There, he was treated by what looked like every available medical man in the stadium. He had been running directly at the Eindhoven defence – something United were to do repeatedly – when Moreno brought him down inside the penalty area. His right leg took the ball but it was the Mexican’s trailing leg that inflicted the damage. Moreno knew immediately that it was serious, throwing his hands to his mouth. He looked aghast.
After Shaw was taken to hospital, the game continued amid the kind of flatness that sportsmen feel when someone is seriously hurt.
It was Depay who brought it to some kind of life. They would have been familiar with the sight of him scoring but few of the 28 goals he put away to help PSV to the Dutch championship would have been as good as this.
The ball was played in by Blind and Depay glided it between the right-back Santiago Arias and Jeffrey Bruma before driving it into the corner of Jeroen Zoet’s net.
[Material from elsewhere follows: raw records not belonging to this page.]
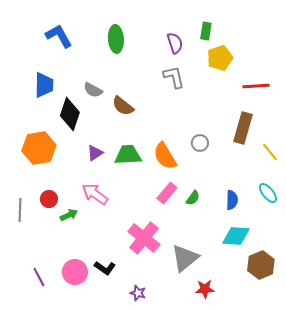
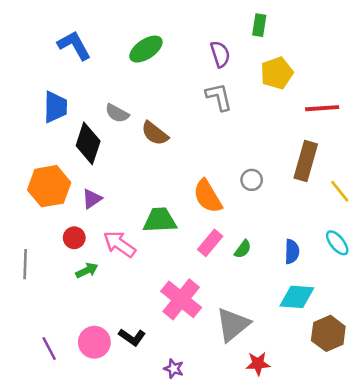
green rectangle: (206, 31) -> (259, 25), moved
green ellipse: (116, 39) -> (146, 49), turned 60
purple triangle: (95, 153) -> (92, 199), moved
green trapezoid: (128, 155) -> (160, 220), moved
red circle: (49, 199) -> (74, 238), moved

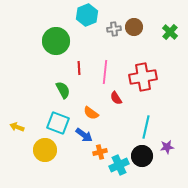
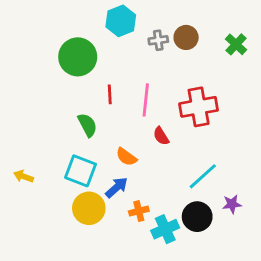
cyan line: (146, 127) -> (203, 176), turned 35
blue arrow: (84, 135) -> (117, 187), turned -78
yellow circle: (45, 150) -> (89, 208), moved

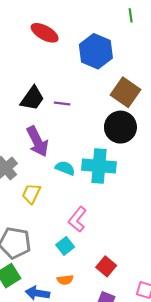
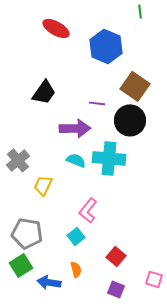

A few minutes later, he nearly did the same again. Depay may have found the Premier League a slightly unsettling arena but, as he proved in the qualifier against Bruges, he is utterly at home in the Champions League.
Before Eindhoven drew level, United almost put the night beyond reach as Chris Smalling, captaining the club in the absence of Rooney and Michael Carrick, took the ball from Maxime Lestienne and kept on running, only for his shot slapped into the palm of Zoet’s gloves.
And then to everyone’s surprise, PSV were level as Moreno’s header met Lestienne’s corner, deflected off Blind’s forehead and went past Ashley Young on the line. Moreno’s face that had earlier been contorted by the agony of what he had done, was now creased by a smile.
Their second just before the hour was by contrast a clinical counter-attack. It began with a fabulous pass from Andrés Guardado that set Lestienne free on the left. The cross, hard and chest-high was met perfectly by Luciano Narsingh, who was marked by Marcos Rojo, patrolling where the stricken Shaw should have been.